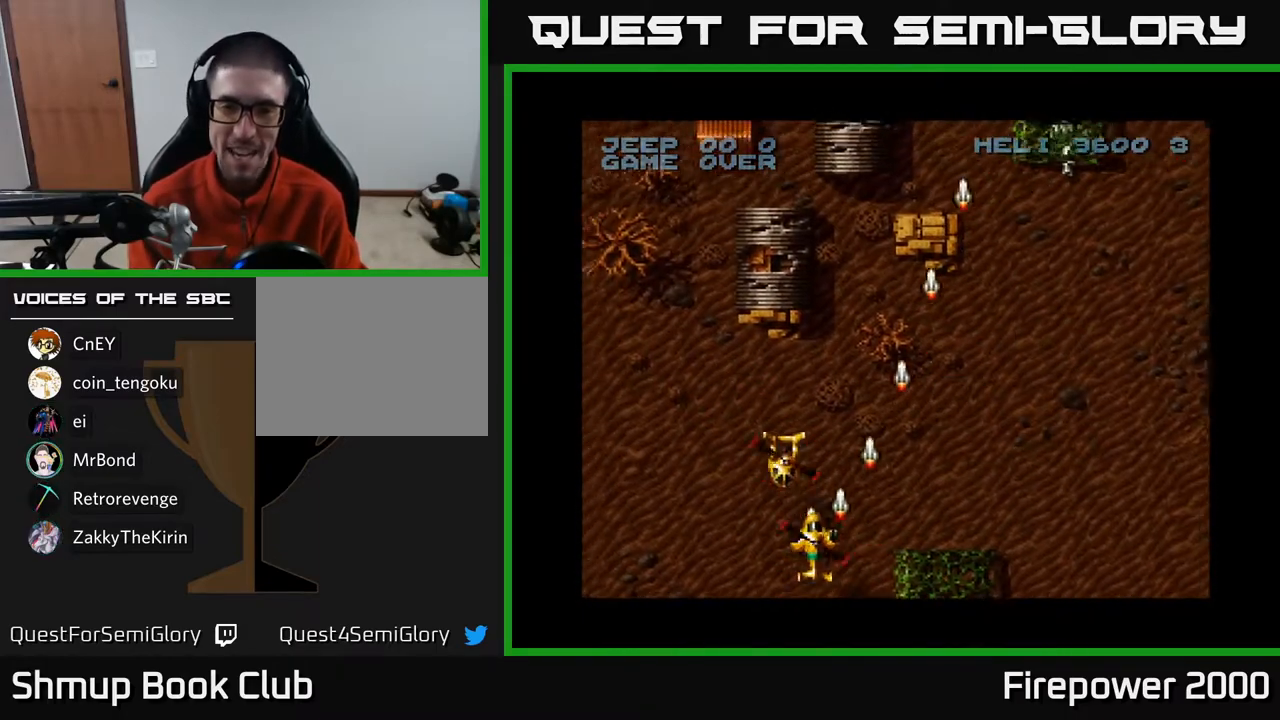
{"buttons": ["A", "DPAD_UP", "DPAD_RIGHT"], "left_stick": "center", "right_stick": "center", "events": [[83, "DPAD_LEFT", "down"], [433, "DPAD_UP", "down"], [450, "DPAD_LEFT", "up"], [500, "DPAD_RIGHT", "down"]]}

◆ ◆ ◆ ◆ ◆

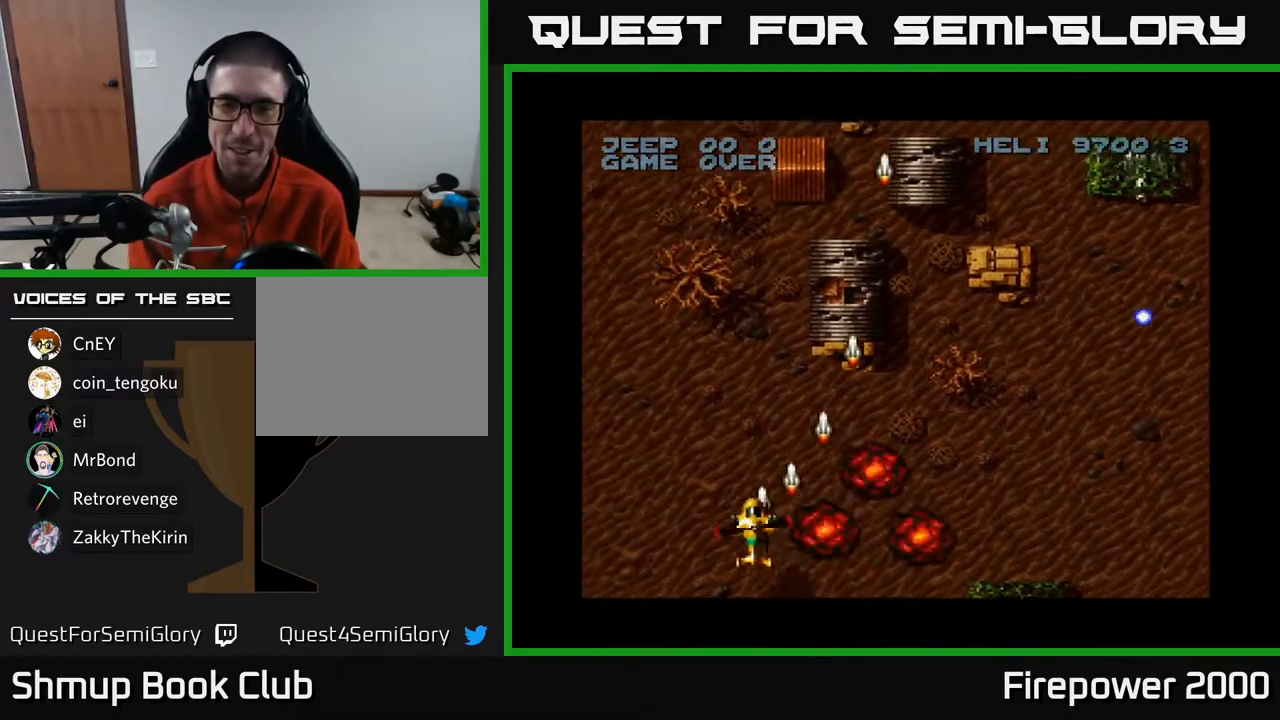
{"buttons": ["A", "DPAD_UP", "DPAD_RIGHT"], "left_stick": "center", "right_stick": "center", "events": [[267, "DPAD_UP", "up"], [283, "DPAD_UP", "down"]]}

◆ ◆ ◆ ◆ ◆

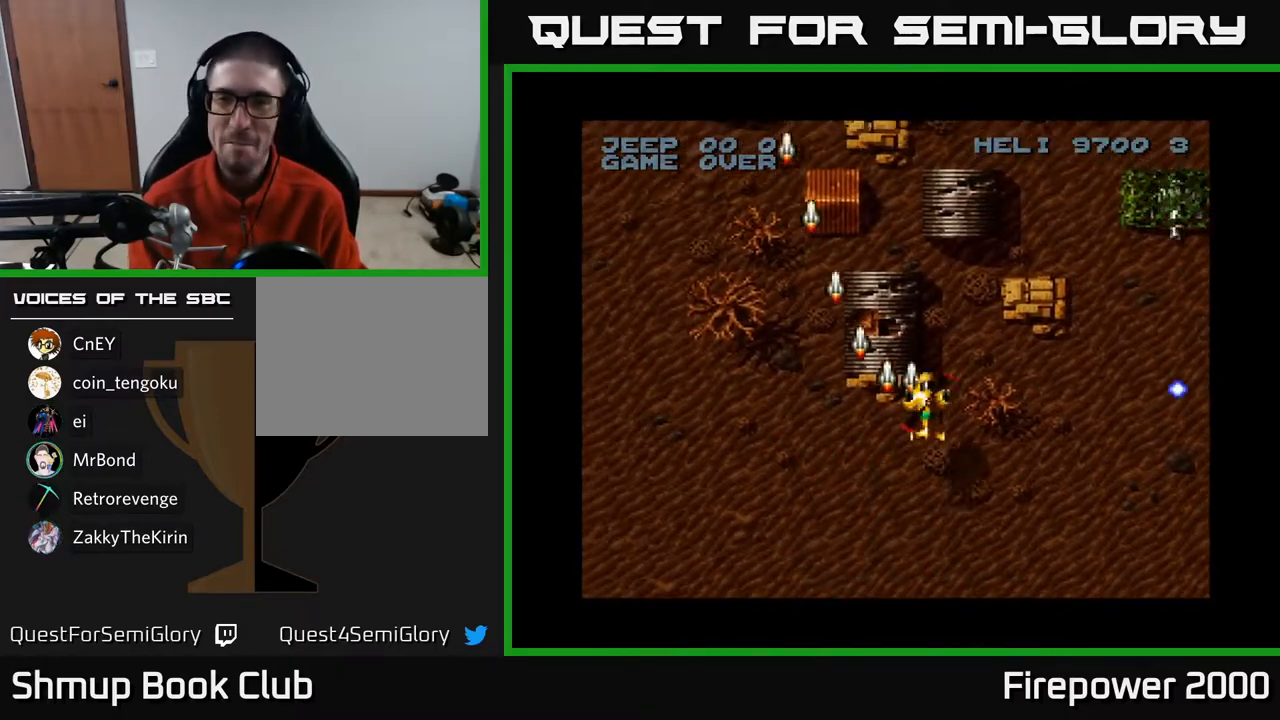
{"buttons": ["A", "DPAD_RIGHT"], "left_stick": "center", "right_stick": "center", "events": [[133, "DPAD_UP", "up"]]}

◆ ◆ ◆ ◆ ◆

- **Activity**
From the data above, copy out every line with the string "down" in it.

- **Answer space**
{"buttons": ["A", "DPAD_UP", "DPAD_RIGHT"], "left_stick": "center", "right_stick": "center", "events": [[83, "DPAD_LEFT", "down"], [433, "DPAD_UP", "down"], [450, "DPAD_LEFT", "up"], [500, "DPAD_RIGHT", "down"]]}
{"buttons": ["A", "DPAD_UP", "DPAD_RIGHT"], "left_stick": "center", "right_stick": "center", "events": [[267, "DPAD_UP", "up"], [283, "DPAD_UP", "down"]]}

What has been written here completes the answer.